_Data to use_:
== Segment start ==

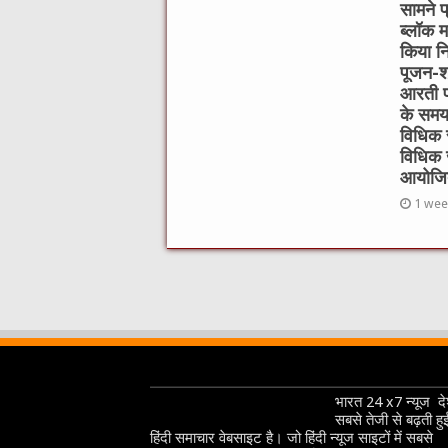
सामने प्
ब्लॉक म
किया निर
पूजन-श्
आरती प
के समय 
विधिक स
विधिक 
आयोजि
1 wee
भारत 24 x7 न्यूज देश
सबसे तेजी से बढ़ती हु
हिंदी समाचार वेबसाइट है। जो हिंदी न्यूज साइटों में सबसे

== Segment end ==

_Try it_: Each record above needs to be transcribed word for word, with its pictures omitted.

_Your solution_:
सामने प्
ब्लॉक म
किया निर
पूजन-श्
आरती प
के समय 
विधिक स
विधिक 
आयोजि
1 wee
भारत 24 x7 न्यूज देश
सबसे तेजी से बढ़ती हु
हिंदी समाचार वेबसाइट है। जो हिंदी न्यूज साइटों में सबसे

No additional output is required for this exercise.